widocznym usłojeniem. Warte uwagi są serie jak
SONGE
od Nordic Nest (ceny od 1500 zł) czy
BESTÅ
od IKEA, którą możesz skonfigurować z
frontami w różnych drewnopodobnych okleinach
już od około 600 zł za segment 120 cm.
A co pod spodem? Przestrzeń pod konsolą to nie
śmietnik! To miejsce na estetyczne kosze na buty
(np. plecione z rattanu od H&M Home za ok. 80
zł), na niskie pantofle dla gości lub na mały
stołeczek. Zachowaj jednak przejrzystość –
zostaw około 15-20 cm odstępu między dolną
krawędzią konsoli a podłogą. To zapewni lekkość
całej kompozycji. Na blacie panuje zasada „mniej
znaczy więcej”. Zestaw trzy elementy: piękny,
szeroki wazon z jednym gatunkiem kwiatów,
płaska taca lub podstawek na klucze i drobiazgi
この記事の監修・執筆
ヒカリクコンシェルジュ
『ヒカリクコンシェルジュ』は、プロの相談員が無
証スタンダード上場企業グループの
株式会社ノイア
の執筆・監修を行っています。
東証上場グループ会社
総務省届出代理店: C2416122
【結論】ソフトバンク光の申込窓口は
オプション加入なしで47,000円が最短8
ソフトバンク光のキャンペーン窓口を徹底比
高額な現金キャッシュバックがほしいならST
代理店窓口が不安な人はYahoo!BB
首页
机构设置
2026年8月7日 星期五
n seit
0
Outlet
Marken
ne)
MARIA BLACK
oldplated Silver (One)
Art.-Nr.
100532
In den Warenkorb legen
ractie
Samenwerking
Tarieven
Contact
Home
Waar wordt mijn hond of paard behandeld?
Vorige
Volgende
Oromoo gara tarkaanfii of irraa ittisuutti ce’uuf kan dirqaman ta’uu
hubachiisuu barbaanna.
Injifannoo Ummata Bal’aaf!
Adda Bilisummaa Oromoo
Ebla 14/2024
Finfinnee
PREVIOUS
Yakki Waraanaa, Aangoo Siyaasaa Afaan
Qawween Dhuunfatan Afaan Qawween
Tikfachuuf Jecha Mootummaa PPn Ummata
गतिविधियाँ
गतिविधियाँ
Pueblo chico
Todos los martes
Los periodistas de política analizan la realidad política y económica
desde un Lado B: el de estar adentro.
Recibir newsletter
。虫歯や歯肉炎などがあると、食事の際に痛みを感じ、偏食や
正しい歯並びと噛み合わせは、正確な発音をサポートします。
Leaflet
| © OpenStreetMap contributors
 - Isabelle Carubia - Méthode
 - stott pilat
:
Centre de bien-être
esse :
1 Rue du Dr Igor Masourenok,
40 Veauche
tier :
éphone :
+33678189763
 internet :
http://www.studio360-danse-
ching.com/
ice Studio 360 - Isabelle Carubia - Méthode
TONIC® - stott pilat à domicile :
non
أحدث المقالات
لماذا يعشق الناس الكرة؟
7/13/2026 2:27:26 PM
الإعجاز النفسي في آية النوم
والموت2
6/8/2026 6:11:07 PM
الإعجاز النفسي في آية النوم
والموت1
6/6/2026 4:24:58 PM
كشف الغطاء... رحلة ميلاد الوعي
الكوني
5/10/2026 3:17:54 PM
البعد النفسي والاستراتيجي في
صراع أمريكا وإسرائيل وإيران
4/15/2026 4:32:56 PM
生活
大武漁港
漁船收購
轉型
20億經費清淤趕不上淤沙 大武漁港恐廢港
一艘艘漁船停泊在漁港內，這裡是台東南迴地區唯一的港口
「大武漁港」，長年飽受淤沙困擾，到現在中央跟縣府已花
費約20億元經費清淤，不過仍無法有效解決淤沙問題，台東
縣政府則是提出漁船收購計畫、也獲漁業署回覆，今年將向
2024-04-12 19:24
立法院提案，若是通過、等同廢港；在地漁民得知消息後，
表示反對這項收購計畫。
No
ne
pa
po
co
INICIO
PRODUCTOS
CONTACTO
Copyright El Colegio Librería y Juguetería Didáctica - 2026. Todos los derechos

◆ ◆ ◆ ◆ ◆ ◆ ◆

* TASK DETAILS
Copy the whole listing above line for line, leaving every character and line break unchanged.

* SOLUTION TO THE PROBLEM
widocznym usłojeniem. Warte uwagi są serie jak
SONGE
od Nordic Nest (ceny od 1500 zł) czy
BESTÅ
od IKEA, którą możesz skonfigurować z
frontami w różnych drewnopodobnych okleinach
już od około 600 zł za segment 120 cm.
A co pod spodem? Przestrzeń pod konsolą to nie
śmietnik! To miejsce na estetyczne kosze na buty
(np. plecione z rattanu od H&M Home za ok. 80
zł), na niskie pantofle dla gości lub na mały
stołeczek. Zachowaj jednak przejrzystość –
zostaw około 15-20 cm odstępu między dolną
krawędzią konsoli a podłogą. To zapewni lekkość
całej kompozycji. Na blacie panuje zasada „mniej
znaczy więcej”. Zestaw trzy elementy: piękny,
szeroki wazon z jednym gatunkiem kwiatów,
płaska taca lub podstawek na klucze i drobiazgi
この記事の監修・執筆
ヒカリクコンシェルジュ
『ヒカリクコンシェルジュ』は、プロの相談員が無
証スタンダード上場企業グループの
株式会社ノイア
の執筆・監修を行っています。
東証上場グループ会社
総務省届出代理店: C2416122
【結論】ソフトバンク光の申込窓口は
オプション加入なしで47,000円が最短8
ソフトバンク光のキャンペーン窓口を徹底比
高額な現金キャッシュバックがほしいならST
代理店窓口が不安な人はYahoo!BB
首页
机构设置
2026年8月7日 星期五
n seit
0
Outlet
Marken
ne)
MARIA BLACK
oldplated Silver (One)
Art.-Nr.
100532
In den Warenkorb legen
ractie
Samenwerking
Tarieven
Contact
Home
Waar wordt mijn hond of paard behandeld?
Vorige
Volgende
Oromoo gara tarkaanfii of irraa ittisuutti ce’uuf kan dirqaman ta’uu
hubachiisuu barbaanna.
Injifannoo Ummata Bal’aaf!
Adda Bilisummaa Oromoo
Ebla 14/2024
Finfinnee
PREVIOUS
Yakki Waraanaa, Aangoo Siyaasaa Afaan
Qawween Dhuunfatan Afaan Qawween
Tikfachuuf Jecha Mootummaa PPn Ummata
गतिविधियाँ
गतिविधियाँ
Pueblo chico
Todos los martes
Los periodistas de política analizan la realidad política y económica
desde un Lado B: el de estar adentro.
Recibir newsletter
。虫歯や歯肉炎などがあると、食事の際に痛みを感じ、偏食や
正しい歯並びと噛み合わせは、正確な発音をサポートします。
Leaflet
| © OpenStreetMap contributors
 - Isabelle Carubia - Méthode
 - stott pilat
:
Centre de bien-être
esse :
1 Rue du Dr Igor Masourenok,
40 Veauche
tier :
éphone :
+33678189763
 internet :
http://www.studio360-danse-
ching.com/
ice Studio 360 - Isabelle Carubia - Méthode
TONIC® - stott pilat à domicile :
non
أحدث المقالات
لماذا يعشق الناس الكرة؟
7/13/2026 2:27:26 PM
الإعجاز النفسي في آية النوم
والموت2
6/8/2026 6:11:07 PM
الإعجاز النفسي في آية النوم
والموت1
6/6/2026 4:24:58 PM
كشف الغطاء... رحلة ميلاد الوعي
الكوني
5/10/2026 3:17:54 PM
البعد النفسي والاستراتيجي في
صراع أمريكا وإسرائيل وإيران
4/15/2026 4:32:56 PM
生活
大武漁港
漁船收購
轉型
20億經費清淤趕不上淤沙 大武漁港恐廢港
一艘艘漁船停泊在漁港內，這裡是台東南迴地區唯一的港口
「大武漁港」，長年飽受淤沙困擾，到現在中央跟縣府已花
費約20億元經費清淤，不過仍無法有效解決淤沙問題，台東
縣政府則是提出漁船收購計畫、也獲漁業署回覆，今年將向
2024-04-12 19:24
立法院提案，若是通過、等同廢港；在地漁民得知消息後，
表示反對這項收購計畫。
No
ne
pa
po
co
INICIO
PRODUCTOS
CONTACTO
Copyright El Colegio Librería y Juguetería Didáctica - 2026. Todos los derechos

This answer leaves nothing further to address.